Yu-Feng Ho
I am a research assistant / geoinformatician focusing on lidar processing, machine learning on terrain and vegetation height modeling. I am also working on cloud-native vector data format and functionality development.
Sessions
Accurate global forest aboveground biomass (AGB) mapping is important for reducing the uncertainties in terrestrial carbon sink assessments. Current global approaches for AGB mapping, such as ESA CCI Biomass maps, rely on methods that are globally optimized; thus, they may result in lower performance when evaluated in specific regions. In this workshop, we aim to present the cloud-optimized and quality-filtered GEDI point observations and analyze how they can contribute to improved global biomass mapping. The outcomes of the workshop will help identify potential improvements to the datasets and define future experimentation to assess their contribution to AGB mapping.
The workshop will start with a presentation of the OEMC high-quality GEDI point dataset. Then, the OEMC Stakeholder, Gamma Remote Sensing, will present their global and regional AGB activities and requirements for the satellite LiDAR data. The workshop will conclude with a discussion about the presented OEMC GEDI dataset and define future directions of the experimentation.
GEDTM30 (github.com/openlandmap/GEDTM30) is a open source global digital terrain model at 1 arc second. It is the first permissive license 1 arc-second terrain model of the world (under CC-BY license). Upon this model, we are presenting a framework to merge national, state-based or individual digital terrain model to improve GEDTM30 data quality locally. Due to permissive license, GEDTM30 can be used as a base layer to create derive products. By merging local lidar DTMs with GEDTM30, it opens the gate to federation of data, sharing the common goods but keeps the best interests for individuals. This framework will be tested by GEDTM30 with lidar data from several countries (e.g. Romania, Italy, the Netherlands, Brazil, etc), and the land surface variables are included to assess the merged GEDTM30 quality. In the end, the code and framework will be open to serve any stakeholders to improve DTM quality of their area of interest and have freedom to decide for contribution.
Spaceborne Lidar, such as ICESat-2 and GEDI, is global missions for land surface monitor tools across terrain, vegetation and ice monitoring. The huge terabytes volume of data and non-cloud-optimized format thwarts the usage and access for the dataset. In the workshop, we are presenting an algorithm to reorganize spaceborne lidar and a STAC visualization solution. The functionalities will be demonstrated in Jupyter notebook. covering accessing STAC collections of ICESat-2 and GEDI respectively, spatial and temporal lazy-loading from DuckDB, and data exportation to desired format. The workshop will be in Python to connect various software APIs.

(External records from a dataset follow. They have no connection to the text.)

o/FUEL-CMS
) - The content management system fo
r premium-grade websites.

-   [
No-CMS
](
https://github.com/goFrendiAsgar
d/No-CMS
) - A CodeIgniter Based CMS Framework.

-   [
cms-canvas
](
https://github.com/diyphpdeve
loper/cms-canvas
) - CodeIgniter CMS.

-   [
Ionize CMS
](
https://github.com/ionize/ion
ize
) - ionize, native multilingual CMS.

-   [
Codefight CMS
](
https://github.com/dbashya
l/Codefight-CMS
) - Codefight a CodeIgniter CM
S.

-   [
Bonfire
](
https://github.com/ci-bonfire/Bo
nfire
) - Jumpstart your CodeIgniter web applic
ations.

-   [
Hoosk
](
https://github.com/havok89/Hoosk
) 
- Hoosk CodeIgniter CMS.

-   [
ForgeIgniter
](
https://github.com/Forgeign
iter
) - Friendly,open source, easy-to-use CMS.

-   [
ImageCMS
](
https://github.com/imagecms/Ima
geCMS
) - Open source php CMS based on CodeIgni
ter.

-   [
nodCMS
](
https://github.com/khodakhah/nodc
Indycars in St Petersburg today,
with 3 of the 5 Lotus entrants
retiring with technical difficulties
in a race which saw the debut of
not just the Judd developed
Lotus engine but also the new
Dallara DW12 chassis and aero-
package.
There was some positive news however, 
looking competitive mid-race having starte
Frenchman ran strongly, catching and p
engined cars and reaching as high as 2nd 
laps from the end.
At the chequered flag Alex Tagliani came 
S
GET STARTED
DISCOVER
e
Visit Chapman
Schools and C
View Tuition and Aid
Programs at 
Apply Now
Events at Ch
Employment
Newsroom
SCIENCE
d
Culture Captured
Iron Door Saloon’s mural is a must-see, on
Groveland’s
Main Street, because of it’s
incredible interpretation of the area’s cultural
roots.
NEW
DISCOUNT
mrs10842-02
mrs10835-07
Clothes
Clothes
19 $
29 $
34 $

This workshop provides a hands-on tutorial to merge to improve global digital terrain models (DTMs) by high-quality local LiDAR data while maintaining consistency with a standardized global framework.
The session complements the oral presentation "A Framework of Federal Global Ensemble Terrain Model" and offers participants a practical workflow to empower GEDTM30 data users to improve GEDTM30 for local application.
The workshop is structured in three parts:
(1) Introduction and Data Access: Participants will learn to access and visualize GEDTM30 elevation data through STAC-compliant endpoints and understand its spatial structure and metadata.
(2) Local LiDAR Integration: This section focuses on preprocessing local high-quality LiDAR-derived DTMs, resampling them to match the GEDTM30 30-meter grid, and incorporating them into the ensemble model to enhance local accuracy while preserving global consistency.
(3) Land Surface variable Derivation and Validation: Participants will derive surface parameters (e.g., slope, aspect) from the enhanced terrain model and perform validation analyses to quantify improvements and ensure consistency with the global baseline.
This workshop is intended for researchers, data scientists, and GIS professionals interested in terrain modeling, geospatial data fusion, and scalable environmental data processing workflows.